The five boys are designated both by Roman numeral and nickname: George II is Junior, George III is Monk, George IV is Big Wheel, George V is Red and George VI is Little Joe. George V got his nickname because his parents had decided, after him, there would be no more. He was the ninth child, a stop light for them. Of course, they soon ran their own red light and along came Little Joe.

The girls, in addition to Freeda George and Georgette, are Natalie, Leola and the oldest child, Michi.

The family home is a 40-acre sprawl in the Houston suburb of Huffman. Some 220 miles away is a family ranch in Marshall, Texas.

On boxing, the family deal, according to George I, was that any participation was off limits until a college degree was obtained.

“Boxing is such a hard sport,” says George I. “You punish yourself. You are always up at the crack of dawn, out running, working. If you had 75 friends when you started, you have seven when you are done.”

George III (Monk) went to Pepperdine for two years, then finished at Rice and was so accomplished in business that he took over handling many of his father’s affairs. George I says that George III has always been the brains of the family, the most articulate.


“The girls always thought he was the most handsome too,” says George I, who says there was also an Ivy League side to his second son.

“He was a big lacrosse player in high school, at Culver Academy in Indiana,” George I says. “He’d walk around with that stick all the time. Kind of a geek.”

So, it was with some surprise that George I witnessed George III working out one day in the boxing gym and discovered this was what he wanted to do. Joan said no, unless George I would teach him and train him and make sure he does it right. And George I, who fought 81 pro fights over 350 rounds and remains one of the lucky few who has no side effects, says the brain damage issue is “something you never stop worrying about.”
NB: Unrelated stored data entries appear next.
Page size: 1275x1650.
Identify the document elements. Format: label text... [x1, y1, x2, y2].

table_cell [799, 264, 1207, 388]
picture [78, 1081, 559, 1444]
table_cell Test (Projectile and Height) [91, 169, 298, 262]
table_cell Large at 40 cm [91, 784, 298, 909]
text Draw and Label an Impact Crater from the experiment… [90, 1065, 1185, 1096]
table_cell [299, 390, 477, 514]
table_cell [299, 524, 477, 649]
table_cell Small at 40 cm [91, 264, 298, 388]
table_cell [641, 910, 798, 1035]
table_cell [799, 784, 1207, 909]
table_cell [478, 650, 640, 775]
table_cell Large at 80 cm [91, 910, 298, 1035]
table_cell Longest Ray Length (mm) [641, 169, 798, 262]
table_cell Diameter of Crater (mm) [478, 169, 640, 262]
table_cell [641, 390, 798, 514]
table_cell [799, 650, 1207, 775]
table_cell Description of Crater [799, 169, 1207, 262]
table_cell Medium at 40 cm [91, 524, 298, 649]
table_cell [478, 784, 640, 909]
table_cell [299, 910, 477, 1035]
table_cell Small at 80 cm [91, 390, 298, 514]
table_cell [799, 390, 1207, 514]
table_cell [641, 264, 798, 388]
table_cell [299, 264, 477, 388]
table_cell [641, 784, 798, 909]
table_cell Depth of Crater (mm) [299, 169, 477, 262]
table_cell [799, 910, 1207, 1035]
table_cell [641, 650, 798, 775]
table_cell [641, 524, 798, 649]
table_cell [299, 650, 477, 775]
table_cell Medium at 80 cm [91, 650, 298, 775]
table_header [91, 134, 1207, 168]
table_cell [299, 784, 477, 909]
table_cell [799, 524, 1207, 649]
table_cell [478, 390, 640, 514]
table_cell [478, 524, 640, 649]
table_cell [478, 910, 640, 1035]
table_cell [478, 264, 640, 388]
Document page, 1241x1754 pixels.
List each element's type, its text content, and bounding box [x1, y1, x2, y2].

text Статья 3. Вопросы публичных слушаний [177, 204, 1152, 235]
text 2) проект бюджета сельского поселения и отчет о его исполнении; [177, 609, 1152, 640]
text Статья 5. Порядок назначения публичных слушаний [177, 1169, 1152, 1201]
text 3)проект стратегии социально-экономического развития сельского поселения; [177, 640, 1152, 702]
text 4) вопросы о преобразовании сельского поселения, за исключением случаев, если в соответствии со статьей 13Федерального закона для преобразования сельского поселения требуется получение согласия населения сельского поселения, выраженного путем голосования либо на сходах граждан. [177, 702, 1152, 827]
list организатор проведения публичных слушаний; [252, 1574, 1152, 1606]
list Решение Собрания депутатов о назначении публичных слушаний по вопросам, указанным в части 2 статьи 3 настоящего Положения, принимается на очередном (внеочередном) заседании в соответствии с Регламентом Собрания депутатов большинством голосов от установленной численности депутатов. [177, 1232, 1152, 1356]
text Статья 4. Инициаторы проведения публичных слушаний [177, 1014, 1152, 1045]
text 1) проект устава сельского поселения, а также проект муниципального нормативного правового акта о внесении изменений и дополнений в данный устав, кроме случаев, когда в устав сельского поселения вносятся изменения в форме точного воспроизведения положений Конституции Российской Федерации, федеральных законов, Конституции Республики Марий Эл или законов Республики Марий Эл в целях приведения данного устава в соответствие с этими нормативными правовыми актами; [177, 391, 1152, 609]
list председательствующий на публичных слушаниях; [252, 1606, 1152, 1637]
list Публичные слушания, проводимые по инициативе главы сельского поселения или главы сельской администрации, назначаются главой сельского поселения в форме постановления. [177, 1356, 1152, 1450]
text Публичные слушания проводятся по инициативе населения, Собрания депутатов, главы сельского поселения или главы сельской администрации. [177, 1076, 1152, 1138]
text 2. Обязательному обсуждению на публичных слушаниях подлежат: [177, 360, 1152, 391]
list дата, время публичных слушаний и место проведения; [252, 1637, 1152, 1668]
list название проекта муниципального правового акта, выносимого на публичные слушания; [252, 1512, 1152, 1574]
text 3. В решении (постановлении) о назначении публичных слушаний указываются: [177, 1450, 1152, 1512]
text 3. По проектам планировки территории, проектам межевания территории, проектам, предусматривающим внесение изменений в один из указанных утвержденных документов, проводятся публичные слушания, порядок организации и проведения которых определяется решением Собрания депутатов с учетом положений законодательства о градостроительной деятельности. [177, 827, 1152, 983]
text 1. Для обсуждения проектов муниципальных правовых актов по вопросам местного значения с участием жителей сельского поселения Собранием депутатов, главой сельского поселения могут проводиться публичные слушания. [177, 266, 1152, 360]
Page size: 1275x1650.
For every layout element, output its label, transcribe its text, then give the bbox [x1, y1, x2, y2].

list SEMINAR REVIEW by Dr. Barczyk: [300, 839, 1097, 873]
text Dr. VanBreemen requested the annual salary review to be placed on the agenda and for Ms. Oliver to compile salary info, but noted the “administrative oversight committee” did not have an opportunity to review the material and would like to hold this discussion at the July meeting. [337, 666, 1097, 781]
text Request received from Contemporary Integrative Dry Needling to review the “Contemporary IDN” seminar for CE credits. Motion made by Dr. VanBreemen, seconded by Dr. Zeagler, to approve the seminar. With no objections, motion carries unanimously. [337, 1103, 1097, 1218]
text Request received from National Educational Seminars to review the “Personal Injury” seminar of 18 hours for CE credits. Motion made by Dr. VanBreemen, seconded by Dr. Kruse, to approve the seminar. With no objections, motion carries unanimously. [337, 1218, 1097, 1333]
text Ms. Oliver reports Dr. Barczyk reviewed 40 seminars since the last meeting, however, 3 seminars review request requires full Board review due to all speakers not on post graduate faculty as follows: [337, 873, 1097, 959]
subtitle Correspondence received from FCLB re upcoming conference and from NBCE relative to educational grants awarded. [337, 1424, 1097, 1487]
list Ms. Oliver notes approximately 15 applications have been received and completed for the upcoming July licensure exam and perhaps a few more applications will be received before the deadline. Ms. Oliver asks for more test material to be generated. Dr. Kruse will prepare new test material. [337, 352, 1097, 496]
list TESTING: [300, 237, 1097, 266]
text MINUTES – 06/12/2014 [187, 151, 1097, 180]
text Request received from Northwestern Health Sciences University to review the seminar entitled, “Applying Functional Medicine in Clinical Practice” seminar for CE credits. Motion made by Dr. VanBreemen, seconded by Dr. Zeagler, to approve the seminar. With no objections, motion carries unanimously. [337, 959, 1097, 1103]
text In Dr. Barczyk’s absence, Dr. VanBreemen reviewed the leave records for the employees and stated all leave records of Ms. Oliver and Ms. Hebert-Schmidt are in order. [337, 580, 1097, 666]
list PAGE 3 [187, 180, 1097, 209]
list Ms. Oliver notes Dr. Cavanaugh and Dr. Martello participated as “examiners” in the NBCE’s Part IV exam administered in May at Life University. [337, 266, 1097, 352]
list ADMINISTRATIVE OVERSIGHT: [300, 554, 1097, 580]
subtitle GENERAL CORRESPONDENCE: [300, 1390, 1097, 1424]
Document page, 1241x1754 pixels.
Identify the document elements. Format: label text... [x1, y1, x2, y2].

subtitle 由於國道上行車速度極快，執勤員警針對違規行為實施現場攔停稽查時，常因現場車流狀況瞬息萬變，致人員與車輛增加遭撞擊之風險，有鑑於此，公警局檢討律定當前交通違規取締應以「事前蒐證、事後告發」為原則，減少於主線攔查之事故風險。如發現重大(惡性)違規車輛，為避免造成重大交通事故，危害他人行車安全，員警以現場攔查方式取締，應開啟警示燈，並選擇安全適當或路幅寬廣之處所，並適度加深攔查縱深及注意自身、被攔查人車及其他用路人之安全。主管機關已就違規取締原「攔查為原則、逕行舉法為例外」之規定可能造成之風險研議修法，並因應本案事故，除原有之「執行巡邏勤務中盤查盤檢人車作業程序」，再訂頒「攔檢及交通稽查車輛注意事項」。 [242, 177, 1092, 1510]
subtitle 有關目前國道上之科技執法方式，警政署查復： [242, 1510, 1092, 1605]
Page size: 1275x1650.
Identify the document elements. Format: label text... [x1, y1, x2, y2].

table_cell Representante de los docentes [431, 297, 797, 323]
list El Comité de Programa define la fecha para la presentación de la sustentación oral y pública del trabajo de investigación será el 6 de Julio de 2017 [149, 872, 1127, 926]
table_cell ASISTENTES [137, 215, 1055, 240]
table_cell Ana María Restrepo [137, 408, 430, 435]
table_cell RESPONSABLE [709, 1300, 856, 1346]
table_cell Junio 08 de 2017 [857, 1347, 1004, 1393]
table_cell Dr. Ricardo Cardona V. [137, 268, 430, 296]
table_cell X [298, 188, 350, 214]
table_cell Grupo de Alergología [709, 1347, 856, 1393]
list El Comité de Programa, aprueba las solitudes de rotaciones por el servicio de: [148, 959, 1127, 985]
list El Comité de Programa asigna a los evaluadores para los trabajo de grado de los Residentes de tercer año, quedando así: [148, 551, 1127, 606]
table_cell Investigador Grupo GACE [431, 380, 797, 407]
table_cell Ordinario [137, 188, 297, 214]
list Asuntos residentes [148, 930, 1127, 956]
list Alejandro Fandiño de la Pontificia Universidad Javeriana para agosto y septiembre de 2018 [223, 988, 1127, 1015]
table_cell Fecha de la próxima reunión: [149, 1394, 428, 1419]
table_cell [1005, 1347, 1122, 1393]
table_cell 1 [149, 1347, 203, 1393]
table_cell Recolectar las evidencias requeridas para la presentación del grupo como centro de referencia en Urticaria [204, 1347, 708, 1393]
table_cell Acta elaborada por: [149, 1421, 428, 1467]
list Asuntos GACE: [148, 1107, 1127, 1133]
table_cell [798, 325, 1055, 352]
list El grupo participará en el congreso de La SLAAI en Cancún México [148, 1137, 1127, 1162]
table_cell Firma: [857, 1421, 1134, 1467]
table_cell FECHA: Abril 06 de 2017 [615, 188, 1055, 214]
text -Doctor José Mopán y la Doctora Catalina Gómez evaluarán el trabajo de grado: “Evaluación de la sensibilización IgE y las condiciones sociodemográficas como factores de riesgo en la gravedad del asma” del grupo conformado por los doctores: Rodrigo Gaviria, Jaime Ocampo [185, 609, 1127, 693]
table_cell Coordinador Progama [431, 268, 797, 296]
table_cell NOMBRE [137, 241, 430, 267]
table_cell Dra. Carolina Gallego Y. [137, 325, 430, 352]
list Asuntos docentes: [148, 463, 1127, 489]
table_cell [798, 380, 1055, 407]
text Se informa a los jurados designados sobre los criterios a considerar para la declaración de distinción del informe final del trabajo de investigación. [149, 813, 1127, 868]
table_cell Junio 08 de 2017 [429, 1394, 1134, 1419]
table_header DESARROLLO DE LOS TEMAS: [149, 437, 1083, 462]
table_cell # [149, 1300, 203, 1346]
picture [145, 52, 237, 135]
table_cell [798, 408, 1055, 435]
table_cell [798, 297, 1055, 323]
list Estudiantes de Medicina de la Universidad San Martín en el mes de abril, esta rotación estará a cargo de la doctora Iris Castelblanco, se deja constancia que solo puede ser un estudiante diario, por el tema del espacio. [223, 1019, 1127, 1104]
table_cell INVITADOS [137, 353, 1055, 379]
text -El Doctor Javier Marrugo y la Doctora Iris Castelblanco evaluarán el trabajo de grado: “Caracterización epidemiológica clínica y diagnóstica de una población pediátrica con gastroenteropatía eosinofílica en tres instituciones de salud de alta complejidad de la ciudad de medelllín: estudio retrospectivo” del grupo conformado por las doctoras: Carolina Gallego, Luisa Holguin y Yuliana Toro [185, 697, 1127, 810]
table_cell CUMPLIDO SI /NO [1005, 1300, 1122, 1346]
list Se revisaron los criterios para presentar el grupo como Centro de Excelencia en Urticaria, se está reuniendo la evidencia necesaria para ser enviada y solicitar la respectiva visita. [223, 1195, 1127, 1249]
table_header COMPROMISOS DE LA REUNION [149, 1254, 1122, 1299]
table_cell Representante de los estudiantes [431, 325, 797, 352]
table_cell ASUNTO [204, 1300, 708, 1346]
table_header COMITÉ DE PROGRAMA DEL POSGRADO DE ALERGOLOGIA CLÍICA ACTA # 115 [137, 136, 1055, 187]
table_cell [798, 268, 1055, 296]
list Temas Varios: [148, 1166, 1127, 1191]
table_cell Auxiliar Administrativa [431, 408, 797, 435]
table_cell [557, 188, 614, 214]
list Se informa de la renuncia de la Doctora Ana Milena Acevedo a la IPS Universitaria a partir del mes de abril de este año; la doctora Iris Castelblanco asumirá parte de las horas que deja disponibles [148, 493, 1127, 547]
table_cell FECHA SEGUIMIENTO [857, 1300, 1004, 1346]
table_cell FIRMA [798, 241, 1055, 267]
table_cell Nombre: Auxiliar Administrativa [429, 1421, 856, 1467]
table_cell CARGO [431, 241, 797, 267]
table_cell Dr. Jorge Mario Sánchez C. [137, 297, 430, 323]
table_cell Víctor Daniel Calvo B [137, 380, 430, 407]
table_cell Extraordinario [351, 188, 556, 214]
So a new George Foreman has begun to grace professional boxing rings, even though he graced no amateur rings. It seems that every time a prospective amateur opponent found out he was to face the son-of, he quickly canceled. Soon George I, who fought only a couple of dozen amateur fights before winning the gold in Mexico City, decided his son might as well start as a pro.

At the moment, George III has not yet struck fear in the hearts of the Klitschko brothers. He has fought only twice, on June 6 in Louisiana and July 31 in New Mexico, winning both by knockout. Billboards in the Inland Empire say he will fight again Sept. 10 at San Manuel casino in Highland.

Not exactly.

Promoter Roy Englebrecht said Monday that George III’s appearance would be postponed to either Oct. 15 or 22, both Thursday nights, and that the billboards would be updated as soon as a final date is set.


Hours before the postponement was indicated, George I was clear that the Sept. 10 date was problematic, that “the billboards are up, so let’s go, but let’s make it October.”

So it will be. And so, as always in boxing’s most famous Roman numeral family, father knows best.